There’s an excellent article up at the Japan Times that explains some of the reasons why even though the government used to subsidize half of the toll for the bridge to the mainland I used every weekend when living on Awajishima, I still had to pay 2600 yen (one way!): Japan’s many roads to ruin
“The results have been a disaster. Certainly, Japan has a lot of roads: four to five times the number of any other Group of Seven country when measured by kilometers of road to usable land. The trouble is, a lot of these roads are in places where they are not needed. The country has an impressive network of toll roads that will never be profitable. It has expressways that connect industrial parks to ports and airports that industries do not want to use, and monumental bridges that suck people and money out of rural towns rather than reviving them. Yet despite decades worth of road and other infrastructure projects, projects that people actually need remain undone: In 2007 the government identified 110,000 km of roads where there was a high risk of accidents because, for example, children used them to walk to school (including 40,000 km of streets lacking separated sidewalks!). Adding sidewalks to streets used by small children simply doesn’t fit the agenda of the road tribes as well as a four-lane expressway to nowhere does.

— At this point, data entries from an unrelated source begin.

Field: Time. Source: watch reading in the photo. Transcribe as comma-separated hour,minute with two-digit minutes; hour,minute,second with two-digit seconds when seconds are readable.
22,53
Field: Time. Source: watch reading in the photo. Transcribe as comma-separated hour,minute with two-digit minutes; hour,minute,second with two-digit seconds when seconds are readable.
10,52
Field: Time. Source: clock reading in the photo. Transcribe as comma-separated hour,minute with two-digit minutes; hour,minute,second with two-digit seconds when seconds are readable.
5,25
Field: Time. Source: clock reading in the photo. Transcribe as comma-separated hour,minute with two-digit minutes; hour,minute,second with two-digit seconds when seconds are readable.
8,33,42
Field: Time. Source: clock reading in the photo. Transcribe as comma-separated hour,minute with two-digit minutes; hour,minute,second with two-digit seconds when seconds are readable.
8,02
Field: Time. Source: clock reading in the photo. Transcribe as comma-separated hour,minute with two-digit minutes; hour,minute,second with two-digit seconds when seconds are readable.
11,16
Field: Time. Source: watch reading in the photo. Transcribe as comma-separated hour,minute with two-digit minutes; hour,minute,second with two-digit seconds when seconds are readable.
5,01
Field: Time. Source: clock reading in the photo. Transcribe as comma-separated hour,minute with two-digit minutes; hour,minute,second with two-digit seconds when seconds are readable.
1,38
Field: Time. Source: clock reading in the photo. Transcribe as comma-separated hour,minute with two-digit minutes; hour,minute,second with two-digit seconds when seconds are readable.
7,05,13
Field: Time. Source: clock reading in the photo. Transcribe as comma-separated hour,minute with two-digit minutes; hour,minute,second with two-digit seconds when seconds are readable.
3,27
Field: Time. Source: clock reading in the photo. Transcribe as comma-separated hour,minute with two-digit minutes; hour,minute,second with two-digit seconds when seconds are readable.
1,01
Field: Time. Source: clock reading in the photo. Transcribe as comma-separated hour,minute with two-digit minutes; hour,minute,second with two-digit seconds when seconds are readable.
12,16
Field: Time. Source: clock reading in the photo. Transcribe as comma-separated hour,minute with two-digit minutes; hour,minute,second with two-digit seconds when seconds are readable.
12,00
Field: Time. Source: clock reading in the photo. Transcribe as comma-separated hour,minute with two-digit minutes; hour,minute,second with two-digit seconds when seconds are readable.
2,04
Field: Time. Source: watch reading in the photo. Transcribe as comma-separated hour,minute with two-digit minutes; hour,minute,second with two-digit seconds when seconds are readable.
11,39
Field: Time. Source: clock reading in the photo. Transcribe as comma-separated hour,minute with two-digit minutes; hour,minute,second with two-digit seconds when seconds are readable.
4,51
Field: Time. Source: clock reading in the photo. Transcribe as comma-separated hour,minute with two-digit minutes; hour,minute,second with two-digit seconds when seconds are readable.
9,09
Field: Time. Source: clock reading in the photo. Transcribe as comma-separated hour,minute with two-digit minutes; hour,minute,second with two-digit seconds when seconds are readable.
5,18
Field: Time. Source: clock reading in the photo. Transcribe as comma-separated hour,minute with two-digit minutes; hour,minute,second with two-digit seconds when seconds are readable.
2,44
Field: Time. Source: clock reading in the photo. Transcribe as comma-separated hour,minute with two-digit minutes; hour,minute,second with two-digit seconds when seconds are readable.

The cost of all this has also been disastrous. Thanks in part to road-building costs 10 to 30 times higher than in other countries, Japan has the most expensive toll roads in the world, some of the highest vehicle acquisition costs, and a national debt almost double the country’s GDP, the servicing of which consumes about a quarter of the annual budget. Japan’s four principal road corporations stagger under an additional ¥40 trillion in debt that is guaranteed by the government.”
I still have some really crazy road stories from Japan, and I may eventually share them. Some of them may be future editions of Osaka Stories.
A lot of those projects were make-work projects in the midst of the post-bubbble collapse. Such is the life of government largess that it gets misdirected as a malinvestment. For instance, in Ohio they’re looking at putting in a statewide lightrail system that no one will use instead of fixing the urban back roads that are a lesson in pothole pain.